[Records from a dataset]
- - - - -

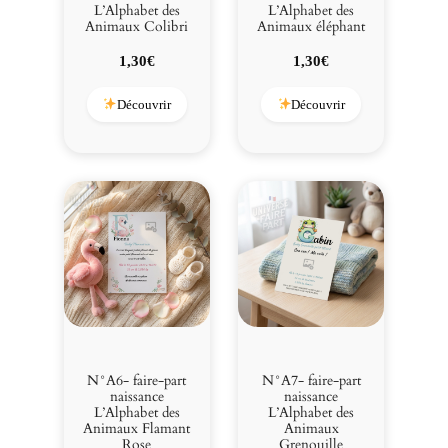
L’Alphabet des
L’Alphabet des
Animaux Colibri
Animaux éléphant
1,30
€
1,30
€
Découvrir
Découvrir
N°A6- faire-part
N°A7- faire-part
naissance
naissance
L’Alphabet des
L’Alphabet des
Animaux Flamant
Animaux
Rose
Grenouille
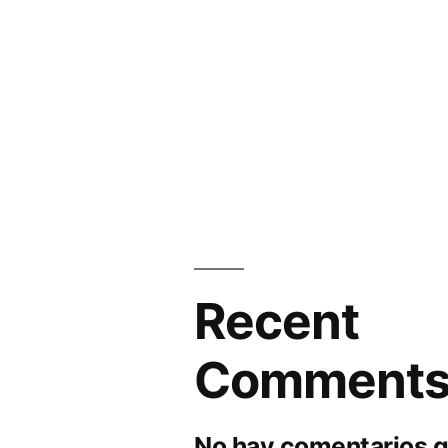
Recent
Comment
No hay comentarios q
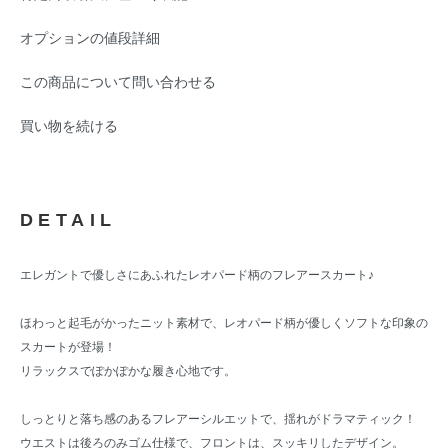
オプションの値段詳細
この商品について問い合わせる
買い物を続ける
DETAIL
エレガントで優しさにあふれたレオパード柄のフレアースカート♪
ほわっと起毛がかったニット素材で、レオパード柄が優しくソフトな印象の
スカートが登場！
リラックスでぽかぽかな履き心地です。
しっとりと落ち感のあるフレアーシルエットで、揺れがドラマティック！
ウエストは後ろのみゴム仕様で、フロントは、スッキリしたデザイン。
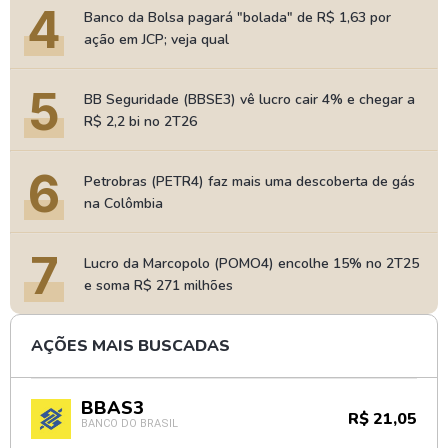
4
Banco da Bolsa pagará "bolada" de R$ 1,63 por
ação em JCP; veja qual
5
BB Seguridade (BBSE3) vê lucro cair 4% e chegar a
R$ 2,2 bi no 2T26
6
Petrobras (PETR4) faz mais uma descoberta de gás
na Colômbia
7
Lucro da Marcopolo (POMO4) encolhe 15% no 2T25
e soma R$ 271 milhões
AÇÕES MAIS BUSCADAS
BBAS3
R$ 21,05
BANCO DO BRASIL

- - - - -

• [TO DO]
Copy out every line of the data above without changing anything, and leave the pictures out of your answer.

• [EXERCISE RESULT]
L’Alphabet des
L’Alphabet des
Animaux Colibri
Animaux éléphant
1,30
€
1,30
€
Découvrir
Découvrir
N°A6- faire-part
N°A7- faire-part
naissance
naissance
L’Alphabet des
L’Alphabet des
Animaux Flamant
Animaux
Rose
Grenouille
Recent
Comment
No hay comentarios q
オプションの値段詳細
この商品について問い合わせる
買い物を続ける
DETAIL
エレガントで優しさにあふれたレオパード柄のフレアースカート♪
ほわっと起毛がかったニット素材で、レオパード柄が優しくソフトな印象の
スカートが登場！
リラックスでぽかぽかな履き心地です。
しっとりと落ち感のあるフレアーシルエットで、揺れがドラマティック！
ウエストは後ろのみゴム仕様で、フロントは、スッキリしたデザイン。
4
Banco da Bolsa pagará "bolada" de R$ 1,63 por
ação em JCP; veja qual
5
BB Seguridade (BBSE3) vê lucro cair 4% e chegar a
R$ 2,2 bi no 2T26
6
Petrobras (PETR4) faz mais uma descoberta de gás
na Colômbia
7
Lucro da Marcopolo (POMO4) encolhe 15% no 2T25
e soma R$ 271 milhões
AÇÕES MAIS BUSCADAS
BBAS3
R$ 21,05
BANCO DO BRASIL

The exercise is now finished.